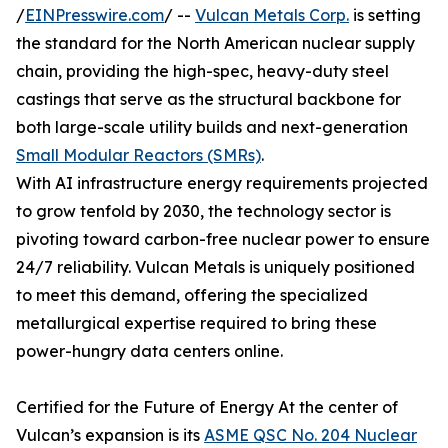
/
EINPresswire.com
/ --
Vulcan Metals Corp.
is setting
the standard for the North American nuclear supply
chain, providing the high-spec, heavy-duty steel
castings that serve as the structural backbone for
both large-scale utility builds and next-generation
Small Modular Reactors (SMRs)
.
With AI infrastructure energy requirements projected
to grow tenfold by 2030, the technology sector is
pivoting toward carbon-free nuclear power to ensure
24/7 reliability. Vulcan Metals is uniquely positioned
to meet this demand, offering the specialized
metallurgical expertise required to bring these
power-hungry data centers online.
Certified for the Future of Energy At the center of
Vulcan’s expansion is its
ASME QSC No. 204 Nuclear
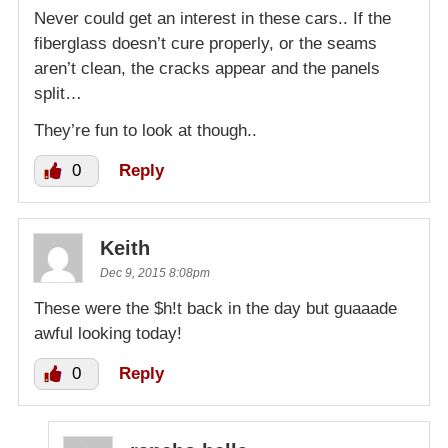
Never could get an interest in these cars.. If the
fiberglass doesn’t cure properly, or the seams
aren’t clean, the cracks appear and the panels
split…
They’re fun to look at though..
0
Reply
Keith
Dec 9, 2015 8:08pm
These were the $h!t back in the day but guaaade
awful looking today!
0
Reply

......

#### [Task requirements]
Pull out the lines starting with the one that contains "Never could get" and going on through the end of the entries, and copy them without any changes.

#### [Exercise output]
Never could get an interest in these cars.. If the
fiberglass doesn’t cure properly, or the seams
aren’t clean, the cracks appear and the panels
split…
They’re fun to look at though..
0
Reply
Keith
Dec 9, 2015 8:08pm
These were the $h!t back in the day but guaaade
awful looking today!
0
Reply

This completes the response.